Method – Roasted Squash
1. Preheat oven to 210 C. Clean the squash and slice. I have taken a different approach for all three. Two I have sliced ‘around the equator’ and one I have sliced from the ‘north to south pole’ – how you prepare will depend upon your preference and how you will use the squash
2. Scoop out the seeds and place them in a small bowl – do not throw them away (see cooking instructions below). These really are the best (and most nutritious) part of the squash. Slice the squash if you wish too. I have sliced one into eight
3. Finely chop around two sprigs of fresh rosemary and one whole dried chilli
4. Take each bit of squash and coat in the rapeseed oil. I find the easiest way to do this is put a tablespoon or so in the palm of your hands, pick up the squash and rub the oil in. You want to coat the inside and outside of the squash
5. Place the squash in a roasting tin and sprinkle two of the squash liberally with the rosemary and chilli and salt and pepper. The other squash I will leave unseasoned as I will be making a pudding with this
6. Place in the oven for 50 minutes. Check the squash after 40 minutes as varying sizes will take different times to cook
7. Once golden and very soft remove from oven and cool. Ready to eat as a side or in a whole host of delicious recipes.
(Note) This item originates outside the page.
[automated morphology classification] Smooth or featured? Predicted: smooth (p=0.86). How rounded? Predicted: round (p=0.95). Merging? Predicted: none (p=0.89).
Method – Roasted Squash Seeds
1. Whilst the squash (as method above) is baking take the seeds from all the squash and add a tablespoon of oil and mix to lightly coat the seeds

2. Season with left over rosemary and chilli and salt and pepper. Or with a seasoning of your choice tamari and chilli also works really well

3. Spread evenly on a flat baking sheet and bake in the same oven as the squash (210C) for 10-15 until dark and crispy
4. We usually eat them fresh from the oven but they keep in a jar in the fridge for a few days.